Who Gets Whooping Cough Most Often
The disease doesn’t hit all age groups equally. Data from CDC surveillance shows that adolescents and adults account for nearly half of all cases. Between 2001 and 2003, the breakdown looked like this:
- Under 1 year old: 23% of cases
- Ages 1 to 4: 12%
- Ages 5 to 9: 9%
- Ages 10 to 19: 33%
- Over 20: 23%
The high proportion of teens and adults is partly a consequence of waning immunity. Many of these cases are milder and go undiagnosed for weeks, which is a problem because infected adults can easily spread the bacteria to infants who haven’t yet been fully vaccinated.
Infants Face the Greatest Danger
While teens and adults make up the largest share of total cases, infants bear the worst outcomes by far. Babies younger than six months account for 10 to 15% of all whooping cough cases, yet more than 90% of all deaths from the disease occur in this age group. Their airways are small, their immune systems are immature, and they haven’t received enough vaccine doses to build meaningful protection.
Vaccination during pregnancy is one of the most effective tools for closing this gap. When a pregnant person receives a booster during the third trimester, the antibodies that cross the placenta prevent about 78% of whooping cough cases in newborns under two months old and reduce hospitalizations in that age group by roughly 90%.
Recent Outbreaks Across the U.S.
The 2024 and 2025 surge hasn’t been evenly distributed. Texas reported more than 3,500 cases through October 2025, roughly four times the number for the same period the previous year. Several other states have issued similar health alerts, consistent with the expected pattern of a cyclical peak amplified by waning population immunity.
These surges tend to concentrate in schools and communities where large groups of similarly aged people spend time together indoors. Because the bacteria spread through respiratory droplets from coughing and sneezing, close and prolonged contact increases transmission. A single infected person in a household will typically spread whooping cough to most unvaccinated family members.

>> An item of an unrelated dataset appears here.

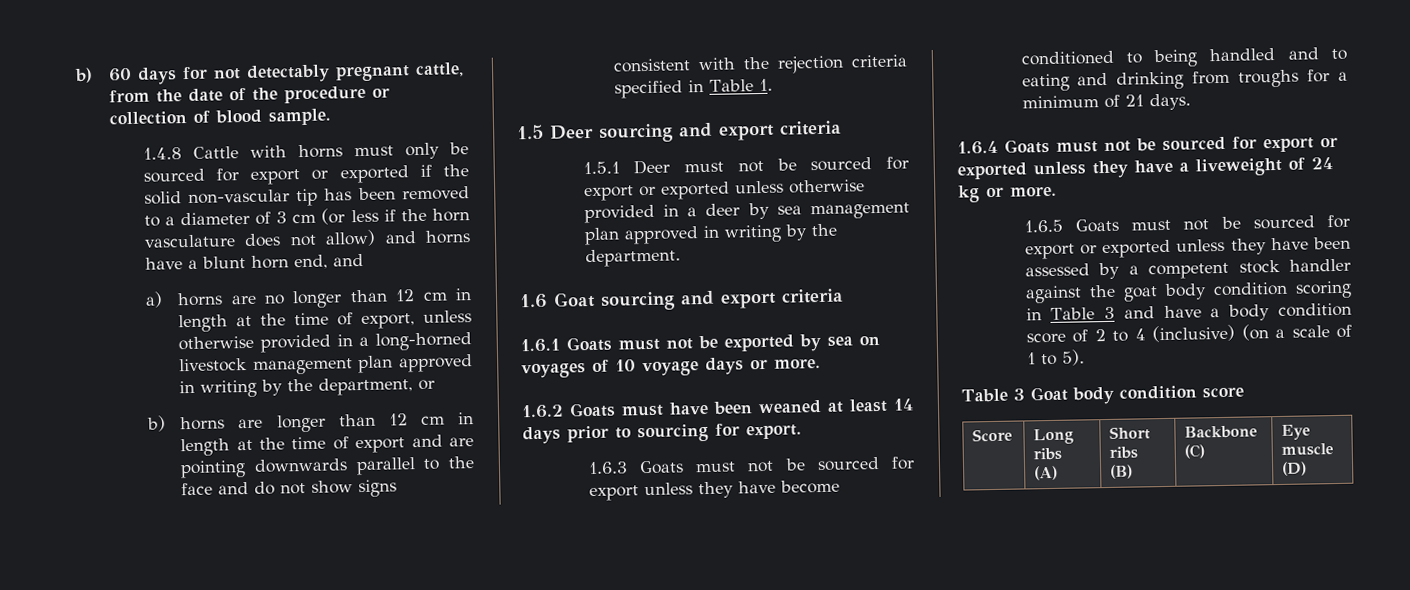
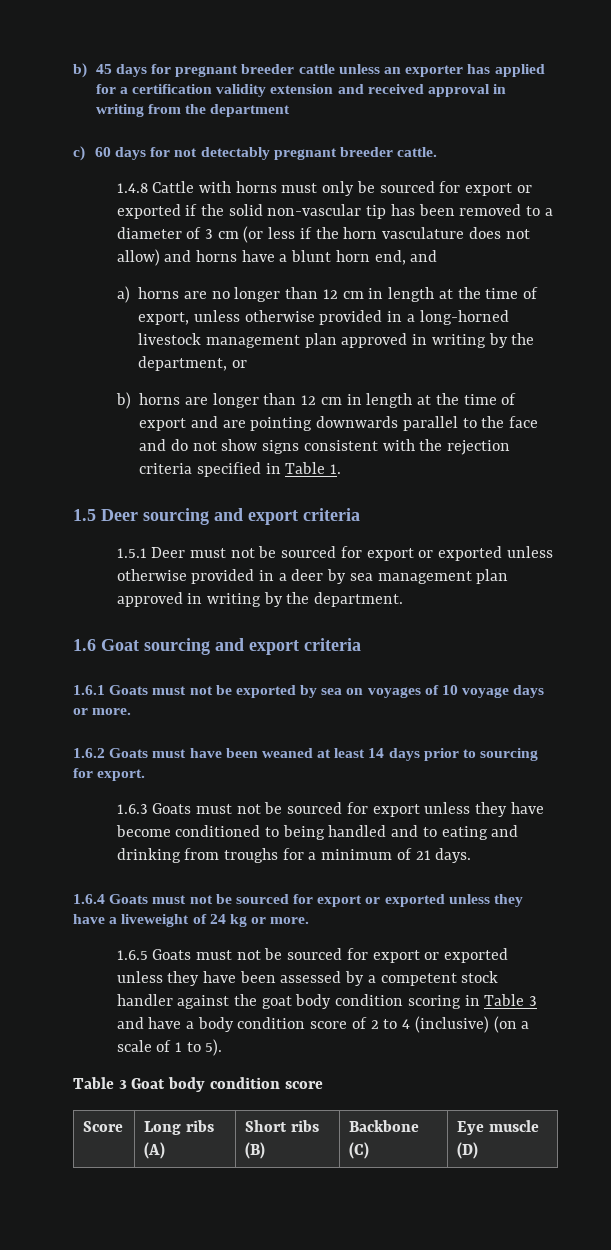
[74,67,93,83] b) -> [73,63,545,78] [95,84,507,97] [95,104,291,117] [73,146,85,161] b) 45 days for pregnant breeder cattle unless an exporter has applied for a certification validity extension and received approval in writing from the department // c)
[414,62,464,78] [108,85,390,104] [108,108,331,126] cattle, from the date of the procedure or collection of blood sample. -> [339,147,438,157] breeder cattle.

How Underreporting Skews the Numbers
Official case counts almost certainly underestimate the true burden of whooping cough. In adults, the infection often presents as a persistent cough lasting weeks rather than the dramatic “whoop” sound associated with the disease in children. Many adults never seek medical care, and even those who do may not be tested for pertussis. Public health experts have long noted that reported cases represent only a fraction of actual infections, particularly among adults whose symptoms mimic bronchitis or a lingering cold.
So when the CDC reports 35,000 cases in a year, the real number of infections circulating in the population is likely several times higher. This matters for anyone living with or caring for a young infant, because the source of a baby’s infection is usually a household member who doesn’t know they’re carrying the bacteria.